Decline of the Dairy State
Walker’s policies may help depopulate farms. How will cities be affected?
Recently released US Census population estimates show that rural Wisconsin is continuing to lose population. A majority of Wisconsin’s counties — 40 out of 72 — lost residents between 2010 and 2013. This loss was heavily concentrated in the most rural counties. The average 2013 population of counties losing population was about 37,000 while the gainers had 130,000 people on average. (Several counties with mid-sized urban areas are also losing population, notably Racine and Sheboygan.)
Adams County is an example of this trend. Out of a population of about 21,000 it lost 400 residents in three years. If this trend continues, Wisconsin will see increasing population in its largest urban areas surrounded by shrinking rural populations.
A similar trend has been noted in many parts of the U.S. In part, this reflects the increasing advantage cities enjoy in fostering innovation and entrepreneurship. But bad government policy also contributes.
A recent article in the Milwaukee Journal Sentinel describes opposition in Adams County to a proposed dairy farm with 3,100 heifers. Because of its size, this operation is considered a concentrated animal feeding operation or CAFO. The opposition centers around the operation’s potential for water pollution and odors. Neighbors’ concerns are not helped by the operator’s very poor record when he ran a feed lot on the site. Nor are they reassured by plans for another CAFO with 4,500 cattle a half mile away.
Because CAFOs concentrate a very large number of animals in a confined space they present far more challenging water pollution and odor issues than the typical Wisconsin dairy farm of a hundred animals. These so-called “factory farms” are increasingly controversial because of their impact on animal welfare, public health, impact on rural communities, and the quality of food for humans, in addition to their environmental impact. (The Pew Commission on Industrial Farm Animal Production offers a thoughtful discussion of these issues.)

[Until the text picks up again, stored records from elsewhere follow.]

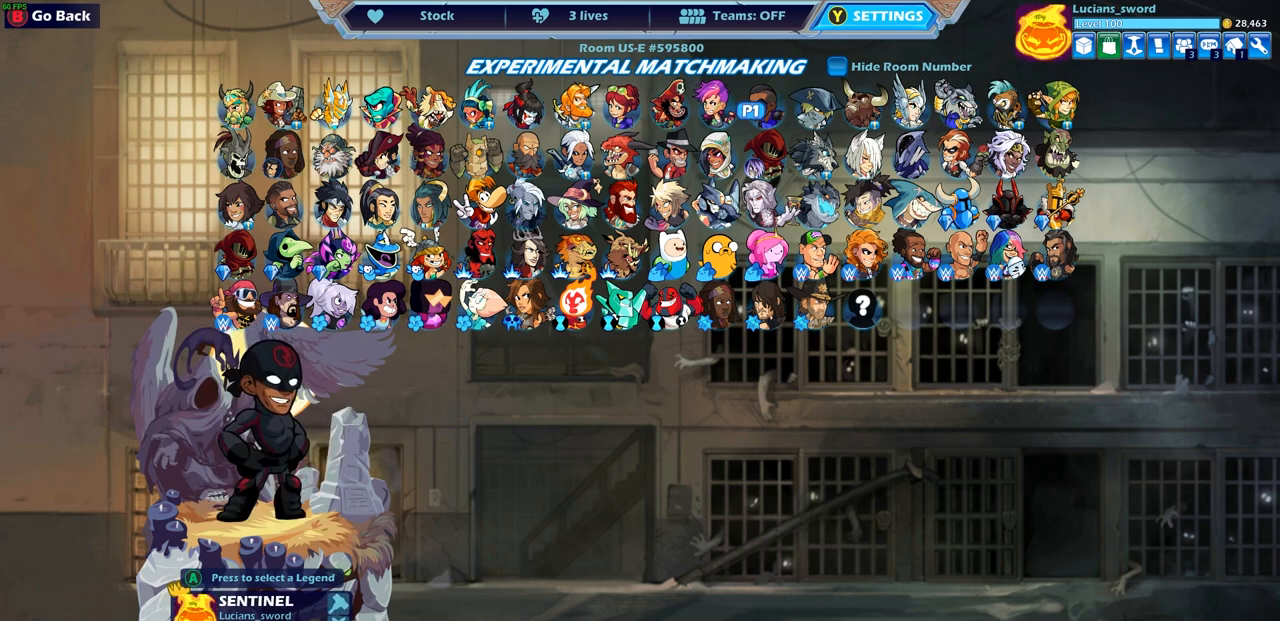
{"buttons": [], "left_stick": "center", "right_stick": "center", "events": []}
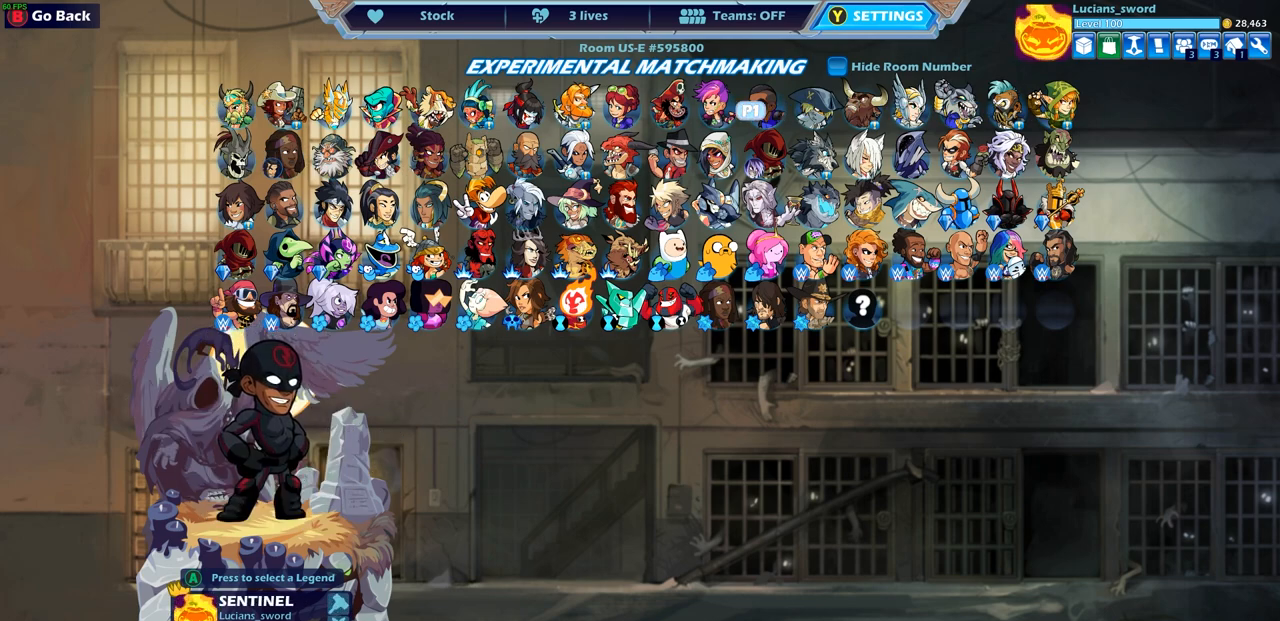
{"buttons": [], "left_stick": "center", "right_stick": "center", "events": [[267, "DPAD_RIGHT", "down"], [317, "DPAD_RIGHT", "up"]]}
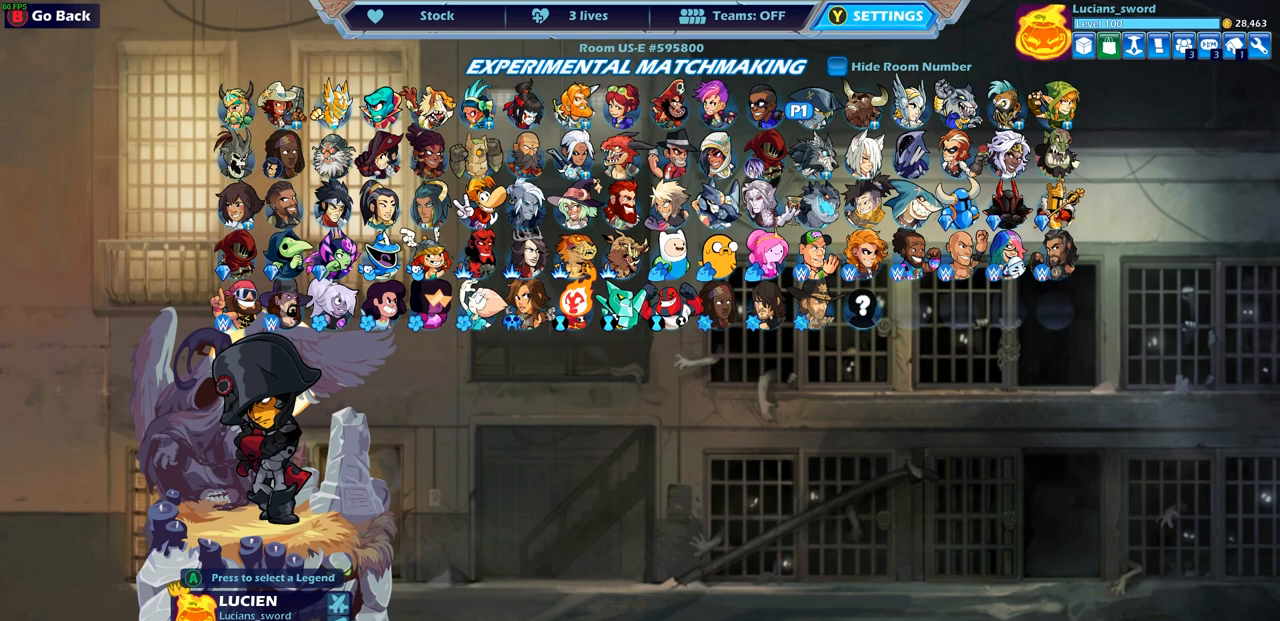
{"buttons": [], "left_stick": "center", "right_stick": "center", "events": [[67, "DPAD_LEFT", "down"], [150, "DPAD_LEFT", "up"], [267, "DPAD_LEFT", "down"], [367, "DPAD_LEFT", "up"]]}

Despite these concerns CAFOs have been growing, both in Wisconsin and nationally, because they offer higher productivity. The upside of higher productivity is that it helps reduce prices. The downside is that, by definition, it decreases labor demand. This is particularly true if, as with milk, demand for the end product is decreasing. And less labor means fewer people on farms. According to an article in the Wisconsin State Journal, Wisconsin has been losing dairy farms at an average rate of 470 per year over the past decade.
Although there are many possible contributors to the depopulation of Wisconsin’s rural counties, the rapid expansion of CAFOs is certainly a factor. Fewer farmers means fewer people in rural counties and that, in turn, means fewer customers for local businesses.
The growth of CAFOs also runs counter to certain trends in urban areas, including the growing interest in purchasing more natural and unique products, in knowing more about food sources, and in humane treatment of farm animals.
Faced with declining demand, a business like dairy farming can consider two very divergent strategies. One would concentrate on further reducing costs. The other would find ways to add value for the customer. The present race for governor presents an opportunity to compare the costs and benefits of the two strategies.
Gov. Scott Walker campaigned as an advocate of the first route, strongly supporting CAFOs. On his campaign website four years ago, he promised to speed up the permitting process:
My administration will support legislation to require state agencies to review permit applications within 60 days of receipt. If the application is not approved or denied by the state agency within 180 days of receipt, the application will be presumed approved.
He also supported legislation to make challenges to CAFOs more difficult:
I support improvements to Wisconsin’s “Right to Farm” law so that farmers can devote their time and energy to the crops and livestock that our families depend on. (These statements have since been removed from his website.)
These sentiments are very much in sync with the cost leadership strategy of economic development: drive down costs and get rid of government regulations. In the case of CAFOs, it also increases environmental costs and likely contributes to the trends of rural depopulation.
A differentiation strategy would concentrate on finding ways to offer a unique value to the customer, ideally something that’s hard for competitors to copy. In recent decades, for instance, Wisconsin moved away from being the leader in the quantity of cheese created and has become the leader in quality, creating award-winning, artisanal cheeses that are unique to this state. (Some of the gourmet restaurants in Milwaukee and Madison serve these cheeses.) Expanding organic farming would be another example of differentiation.
In her economic plan, Democratic gubernatorial candidate Mary Burke takes quite a different tack than Walker. She devotes several paragraphs to Wisconsin’s rural areas. Rather than concentrating on reducing costs and regulations, she emphasizes better serving markets and increasing the market value of farm products. These proposals include helping farmers meet the growing demand for organic foods and building food hubs connecting farmers to consumers. This approach would tend to increase the demand for labor in rural counties, counteracting rural depopulation. It is but one example of how the economic policies of Walker and Burke differ, something I’ll have more to say about in a future column.